══ SELECTED EXTRACT ══

Maybe 'a bit' further?:
static inline void __poll_wait(struct file * filp, wait_queue_head_t * wait_address, poll_table *p)
{
p->qproc(filp, wait_address, p);
}
static inline void poll_wait(struct file * filp, wait_queue_head_t * wait_address, poll_table *p)
{
if (p && wait_address)
__poll_wait(filp, wait_address, p);
}
static inline void sock_poll_wait(struct file * filp, wait_queue_head_t * wait_address, poll_table *p)
{
if (p && wait_address) {
__poll_wait(filp, wait_address, p);
/*
* fat comment
*/
smp_mb(); // or smp_mb__after_unlock();
}
}
Jarek P.
Jarek Poplawski wrote, On 06/28/2009 01:10 PM:
> Oleg Nesterov wrote, On 06/26/2009 04:50 PM:
>
>> On 06/26, Davide Libenzi wrote:
>>> On Fri, 26 Jun 2009, Oleg Nesterov wrote:
>>>
>>>> And if we remove waitqueue_active() in xxx_update(), then lock/unlock is
>>>> not needed too.
>>>>
>>>> If xxx_poll() takes q->lock first, it can safely miss the changes in ->status
>>>> and schedule(): xxx_update() will take q->lock, notice the sleeper and wake
>>>> it up (ok, it will set ->triggered but this doesn't matter).
>>>>
>>>> If xxx_update() takes q->lock first, xxx_poll() must see the changes in
>>>> status after poll_wait()->unlock(&q->lock) (in fact, after lock, not unlock).

═══

TASKS TO CARRY OUT:
1. Reproduce verbatim the portion of the poll_wait mailing-list excerpt starting with "Jarek Poplawski wrote, On" and going on through "not needed too.".
2. Extend the poll_wait mailing-list excerpt by writing the text that follows its final sentence.

══ DATA ══

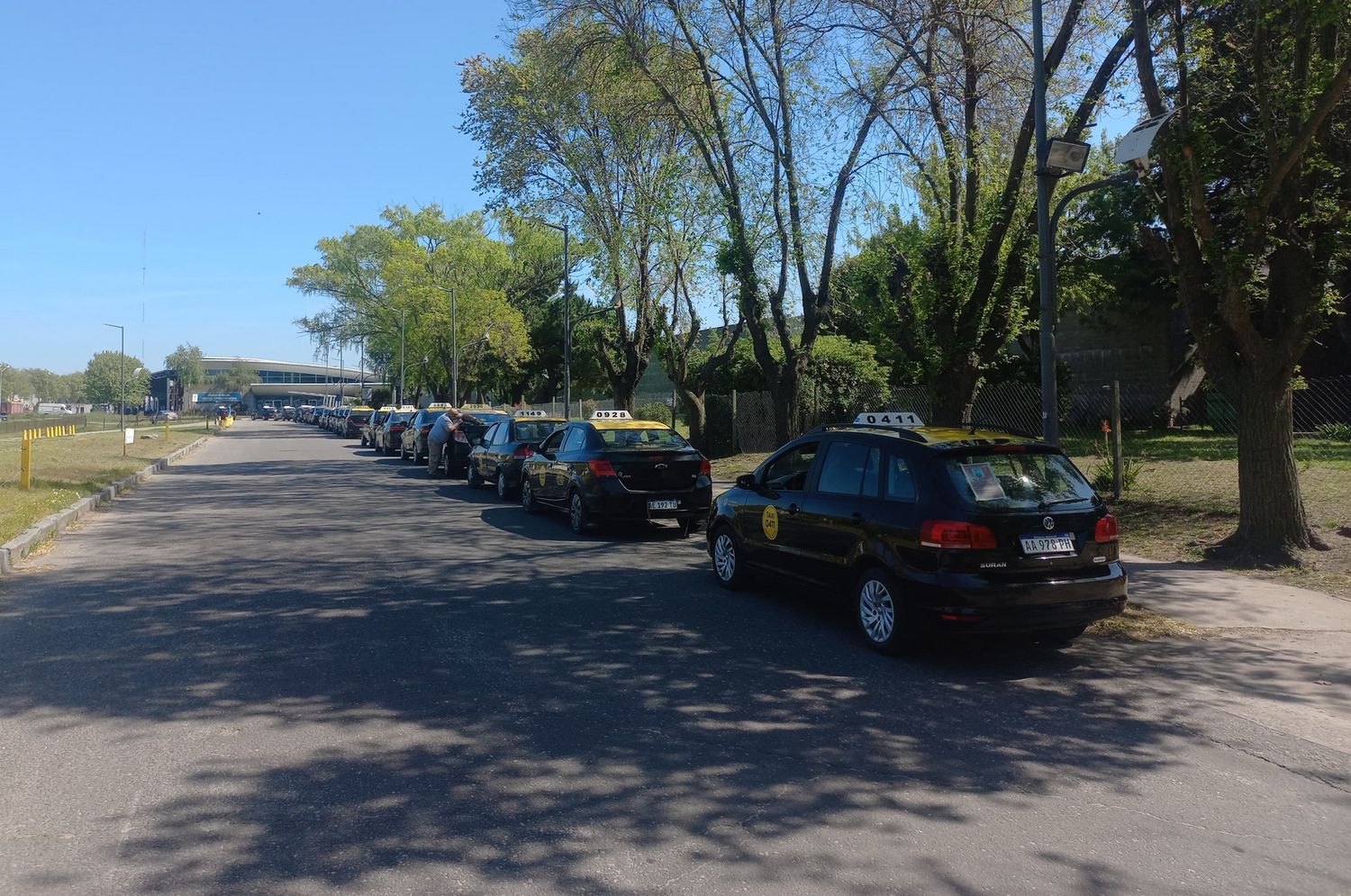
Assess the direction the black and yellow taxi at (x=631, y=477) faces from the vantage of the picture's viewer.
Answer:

═══

WRITTEN RESPONSES:
1.
Jarek Poplawski wrote, On 06/28/2009 01:10 PM:
> Oleg Nesterov wrote, On 06/26/2009 04:50 PM:
>
>> On 06/26, Davide Libenzi wrote:
>>> On Fri, 26 Jun 2009, Oleg Nesterov wrote:
>>>
>>>> And if we remove waitqueue_active() in xxx_update(), then lock/unlock is
>>>> not needed too.

2.
>>> Sure. The snippet above was just to show what typically the code does, not
>>> a suggestion on how to solve the socket case.
>> Yes, yes. I just meant you are right imho, we shouldn't add mb() into
>> add_wait_queue().
>>
>>> But yeah, the problem in this case is the waitqueue_active() call. Without
>>> that, the wait queue lock/unlock in poll_wait() and the one in wake_up()
>>> guarantees the necessary barriers.
>>> Some might argue the costs of the lock/unlock of q->lock, and wonder if
>>> MBs are a more efficient solution. This is something I'm not going into.
>>> To me, it just looked not right having cross-matching MB in different
>>> subsystems.
>> This is subjective and thus up to maintainers, but personally I think you
>> are very, very right.
>>
>> Perhaps we can add
>>
>> void sock_poll_wait(struct file *file, struct sock *sk, poll_table *pt)
>> {
>> if (pt) {
>> poll_wait(file, sk->sk_sleep, pt);
>> /*
>> * fat comment
>> */
>> smp_mb(); // or smp_mb__after_unlock();
>> }
>> }
>>
>> Oleg.
>
>
> Maybe 'a bit' further?:
>
> static inline void __poll_wait(struct file * filp, wait_queue_head_t * wait_address, poll_table *p)
> {
> p->qproc(filp, wait_address, p);
> }
>
> static inline void poll_wait(struct file * filp, wait_queue_head_t * wait_address, poll_table *p)
> {
> if (p && wait_address)
> __poll_wait(filp, wait_address, p);
> }
>
> static inline void sock_poll_wait(struct file * filp, wait_queue_head_t * wait_address, poll_table *p)
> {
> if (p && wait_address) {
> __poll_wait(filp, wait_address, p);
> /*
> * fat comment
> */
> smp_mb(); // or smp_mb__after_unlock();
> }
> }
>
Hmm... of course:
static inline void sock_poll_wait(struct file * filp, struct sock *sk, poll_table *p)
{
if (p && sk->sk_sleep) {
__poll_wait(filp, sk->sk_sleep, p);
/*
* fat comment
*/
smp_mb(); // or smp_mb__after_unlock();
}
}
Jarek P.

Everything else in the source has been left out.